Ultrasonography showed a nodule of isoechogenicity in right lobe of the thyroid. A radioactive iodine 123 thyroid scan showed a hot nodule in the right side of the thyroid, with suppressed uptake in the entire thyroid area. Fine-needle aspiration biopsy of the nodule confirmed the diagnosis of a toxic adenoma of the thyroid gland (Plummer disease).
Single thyroid nodules are uncommon in childhood and adolescence.1 Thyroid nodules may be nonfunctioning—as is the case for most benign adenomas—or functioning (toxic thyroid adenoma). In functioning thyroid nodules, thyrocytes produce thyroid hormones independently of serum TSH and in the absence of TSH receptor antibodies, as illustrated in this case.2 The autonomous secretion of thyroid hormones leads to thyrotoxicosis and TSH suppression.2
Toxic thyroid adenoma is a benign neoplasm that is associated with a somatic gain-of-function mutation in the thyrotropin receptor gene (TSHR) or the adenylate cyclase-stimulating G a protein gene (GNAS).3-5 The condition is more common in iodine-deficient regions.4
Patients with toxic thyroid adenoma have biochemical evidence of hyperthyroidism. However, they have milder and fewer toxic symptoms than patients with Graves disease.1 Lack of ocular changes (eg, exophthalmos and lid lag) is an important clinical feature of toxic thyroid adenoma that differentiates it from Graves disease. Like Graves disease, toxic thyroid adenoma can be complicated by periodic paralysis.2
1. Leung AK, McArthur RG, Dawson J, Seagram G. Unilateral thyroid enlargement with hyperthyroidism. Am J Dis Child. 1980;134(9):890-891.

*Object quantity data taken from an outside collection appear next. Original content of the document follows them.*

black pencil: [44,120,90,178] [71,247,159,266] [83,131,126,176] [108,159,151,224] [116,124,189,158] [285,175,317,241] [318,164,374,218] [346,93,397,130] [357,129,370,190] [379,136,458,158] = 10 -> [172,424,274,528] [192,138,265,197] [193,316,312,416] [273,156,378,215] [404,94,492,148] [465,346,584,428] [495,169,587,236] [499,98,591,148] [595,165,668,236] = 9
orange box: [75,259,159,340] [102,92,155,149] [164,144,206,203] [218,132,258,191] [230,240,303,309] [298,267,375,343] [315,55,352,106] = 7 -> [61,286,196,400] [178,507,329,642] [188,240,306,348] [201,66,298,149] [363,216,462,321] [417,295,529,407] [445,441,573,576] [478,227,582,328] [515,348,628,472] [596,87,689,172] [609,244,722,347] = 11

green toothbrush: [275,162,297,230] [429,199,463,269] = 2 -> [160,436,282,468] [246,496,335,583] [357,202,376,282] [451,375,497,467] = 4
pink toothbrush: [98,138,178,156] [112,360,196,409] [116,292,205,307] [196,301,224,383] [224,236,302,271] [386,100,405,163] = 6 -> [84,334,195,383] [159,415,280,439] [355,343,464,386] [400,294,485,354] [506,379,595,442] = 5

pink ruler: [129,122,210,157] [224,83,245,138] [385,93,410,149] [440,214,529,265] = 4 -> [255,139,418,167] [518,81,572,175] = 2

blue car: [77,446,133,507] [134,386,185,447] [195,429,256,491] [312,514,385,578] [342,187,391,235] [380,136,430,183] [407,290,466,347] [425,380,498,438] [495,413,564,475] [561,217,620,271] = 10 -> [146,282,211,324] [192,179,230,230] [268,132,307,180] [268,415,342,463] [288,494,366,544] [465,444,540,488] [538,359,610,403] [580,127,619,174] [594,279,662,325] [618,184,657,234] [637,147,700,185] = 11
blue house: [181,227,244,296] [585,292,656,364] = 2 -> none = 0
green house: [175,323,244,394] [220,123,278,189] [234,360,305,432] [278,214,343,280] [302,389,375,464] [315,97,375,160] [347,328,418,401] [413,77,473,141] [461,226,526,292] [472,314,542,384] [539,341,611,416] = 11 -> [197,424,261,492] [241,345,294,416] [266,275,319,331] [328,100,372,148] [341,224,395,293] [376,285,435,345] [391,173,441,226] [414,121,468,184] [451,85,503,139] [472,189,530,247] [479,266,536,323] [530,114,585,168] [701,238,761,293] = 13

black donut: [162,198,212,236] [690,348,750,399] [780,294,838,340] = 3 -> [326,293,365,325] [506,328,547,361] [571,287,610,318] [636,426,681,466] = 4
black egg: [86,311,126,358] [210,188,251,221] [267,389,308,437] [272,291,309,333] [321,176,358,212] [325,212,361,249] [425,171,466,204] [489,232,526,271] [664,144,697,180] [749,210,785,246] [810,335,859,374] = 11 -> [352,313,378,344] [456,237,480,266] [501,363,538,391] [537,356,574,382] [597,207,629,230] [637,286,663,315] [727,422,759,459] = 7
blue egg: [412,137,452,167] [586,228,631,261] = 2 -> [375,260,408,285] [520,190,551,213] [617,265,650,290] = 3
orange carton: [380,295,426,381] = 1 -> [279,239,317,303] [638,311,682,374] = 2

2. Tagami T, Usui T, Shimatsu A, Naruse M. Toxic thyroid adenoma presenting as hypokalemic periodic paralysis. Endocr J. 2007;54(5):797-803.
3. Kohn B, Grasberger H, Lam LL, et al. A somatic gain-of-function mutation in the thyrotropin receptor gene producing a toxic adenoma in an infant. Thyroid. 2009;19(2):187-191.
4. Nanba K, Usui T, Minamiguchi S, et al. Two rare TSH receptor amino acid substitutions in toxic thyroid adenomas. Endocr J. 2012;59(1):13-19.
5. Zakavi SR, Mousavi Z, Davachi B. Comparison of four different protocols of I-131 therapy for treating single toxic thyroid nodule. Nucl Med Commun. 2009;30(2):169-175.